Magical Massage Leaves Elderly Clients Feeling Like New in Boise
Published on September 30, 2013 by Tiffany Coleman
“Introduce yourself. She is a client. Louder. Remember what we have learned in class. This is all about communication.”
From words of encouragement to verbal reinforcements, Justin Kobbe is taking his students to a whole different level. As students in the massage therapy school at Broadview University-Boise round out their coursework in the Pregnancy & Special Populations class, they have left the comforts of the student massage clinic for some real hands-on learning experiences.
On this day, they are applying their learning at a nearby assisted living center. Spring Creek Manor in Boise is their classroom; the elder residents who live here are their assignments. The goal is to work on people with non-traditional muscle structures. One by one, the residents magically appear in a variety of ways—some have walkers and wheelchairs; others arrive with the assistance of a loved one or a cane. They are all greeted with a smile.
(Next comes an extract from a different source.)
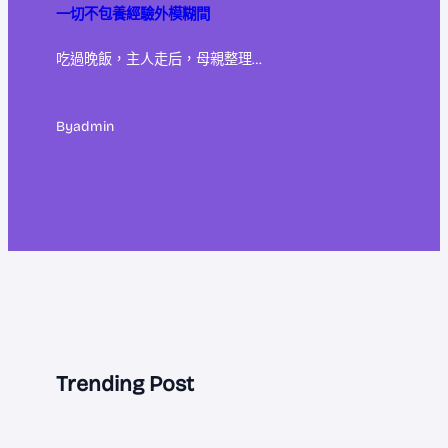
一切不包養經驗外模糊間
吃過晚飯，主人走后，母親整理…
By
admin
Trending Post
“Hello, my name is Michelle,” one of the students says. “Please let me know if the pressure is too much for you.”
“This is my favorite thing,” Kobbe says. “We talk about it and talk about it in class, but they have no idea how it’s going to go until they get here. They don’t do very well for the first hour, and then, it all comes together.”
As the students work, Kobbe closely watches their progress. At times he reminds the students to speak clearly and to watch their posture. Just as magically as the residents appear, one can begin to see their bodies and faces relax. One nursing assistant tells an elderly man she bets he feels 10 years younger. His response, “I feel like a new man!”
A few minutes later, another resident is done and a student tells her she can come back later for another massage if she would like.
“That’s okay,” the woman says, “After that, I will probably go back to my room and go to sleep.”
“This class is neat because you get to learn about the different types of bodies,” Cheanine Williams, a second-year massage student, says. “I wasn’t sure what to expect, but it was interesting to feel the difference in their bodies.”
“One lady I worked on had a stroke on her left side,” Michelle Fenn, a first-year student, said. “She started crying when I touched her left side. She wasn’t in pain, but it was just the emotion behind it. It gave me an appreciation of what she was feeling, and it was interesting to explain it to her.”
“This is just a great, overall experience for the students,” Kobbe said. “A lot of elderly people take medicine, have illnesses, fragile skin, and skeletal problems, or maybe even Parkinson’s disease or dementia. Communicating can also be difficult. The students must adapt their approach to each individual. It’s a good lesson for them.”
Kobbe says as the Baby Boomer population increases, there will be a great demand for massage therapists who can work with the elderly.
“It takes a special person to be able to do this line of work,” he says. “It’s tough. Rewarding, but tough.”